Diagnosis of lymphedema and other lymphatic disorders should be performed by clinicians and lymphologists experienced in this area. The essential diagnostic criteria is evidence of slow, reduced, or completely absent lymphatic flow in the tissue of the limb or body region affected by swelling. Lymphoscintigraphy is generally considered to be the gold standard procedure for measuring this flow, although procedures have yet to be standardized. In Genoa, Italy, lymphoscintigraphy, performed with either ^99m Tc-labeled antimony sulfur colloid or ^99m Tc-nanocolloid human serum albumin (90% of the particles >80 nm in size) is employed in the diagnostic workup prior to surgery to determine eligibility for derivative MLVA. Lymphoscintigraphy clearly indicates whether the edema is of lymphatic origin in the patients and provides useful data about the etiology and pathohistological nature of the lymphedema. A transport index (TI) is calculated to categorize the lymphatic flow in both the superficial and deep lymphatic vessels as normal or pathological. A score lower than 10 signifies a normal TI, and a score equal to or higher than 10 signifies a pathological TI. Scores are made bilaterally, even in the cases of unilateral swelling.
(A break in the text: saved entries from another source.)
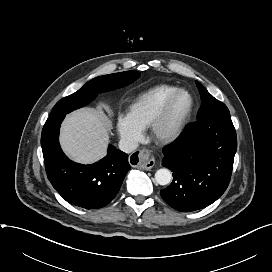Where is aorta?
Wrapping results in <instances>:
<instances>
[{
	"label": "aorta",
	"mask_w": 272,
	"mask_h": 272,
	"mask_svg": "<svg viewBox=\"0 0 272 272\" xmlns=\"http://www.w3.org/2000/svg\"><path fill=\"white\" fill-rule=\"evenodd\" d=\"M171 179L172 174L166 168L159 169L155 173V180L159 185H167L170 183Z\"/></svg>",
	"instance_id": "1"
}]
</instances>
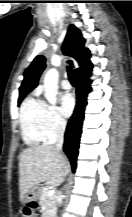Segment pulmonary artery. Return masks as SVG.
Here are the masks:
<instances>
[{
    "mask_svg": "<svg viewBox=\"0 0 132 217\" xmlns=\"http://www.w3.org/2000/svg\"><path fill=\"white\" fill-rule=\"evenodd\" d=\"M61 87L65 90H69L71 88L70 82L67 79L62 80Z\"/></svg>",
    "mask_w": 132,
    "mask_h": 217,
    "instance_id": "1",
    "label": "pulmonary artery"
}]
</instances>
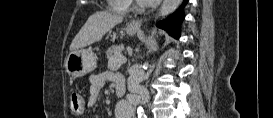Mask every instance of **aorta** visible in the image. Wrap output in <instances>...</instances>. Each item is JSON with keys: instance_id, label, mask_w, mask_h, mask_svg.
I'll return each mask as SVG.
<instances>
[{"instance_id": "aorta-1", "label": "aorta", "mask_w": 273, "mask_h": 118, "mask_svg": "<svg viewBox=\"0 0 273 118\" xmlns=\"http://www.w3.org/2000/svg\"><path fill=\"white\" fill-rule=\"evenodd\" d=\"M181 3V0H164L160 9L159 15L164 18L171 14ZM147 48L149 51L153 49V44H148ZM138 112H143V108L141 106L138 107Z\"/></svg>"}]
</instances>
Our recent research studying the lymphoscintigraphic examinations of 248 patients with limb swelling has demonstrated that, predominantly, the deep subfascial lymphatic vessels are affected (either alone or in combination with the superficial vessels) in patients with primary or secondary upper or lower limb lymphedema. This underlines the importance of performing a lymphoscintigraphy that also includes the study of the deep lymphatic vessels, as there is a group of patients with only deep vessel impairment who would erroneously not receive a diagnosis of lymphedema with a traditional lymphoscintigraphy studying only the superficial vessels.

Recently, there has been a rise of new imaging technologies (including indocyanine green lymphography [ICGL] and lymphatic magnetic resonance imaging), which, while not yet entirely standardized may be useful to help qualitatively delineate lymph flow through vessels and nodes. ICGL is a useful tool for surgical planning and intraoperatively, as it allows for real-time viewing of lymph flow through the superficial vessels and can be helpful in ensuring the patency of LVA. We also use it preoperatively to map the lymphatic vessels and intraoperatively in our modified liposuction procedure for advanced stages of lymphedema (fibro-lipo-lymph-aspiration with lymph vessel sparing procedure), in order to subsequently avoid these channels with the liposuction cannula to prevent further damage to vulnerable lymphatic vessels.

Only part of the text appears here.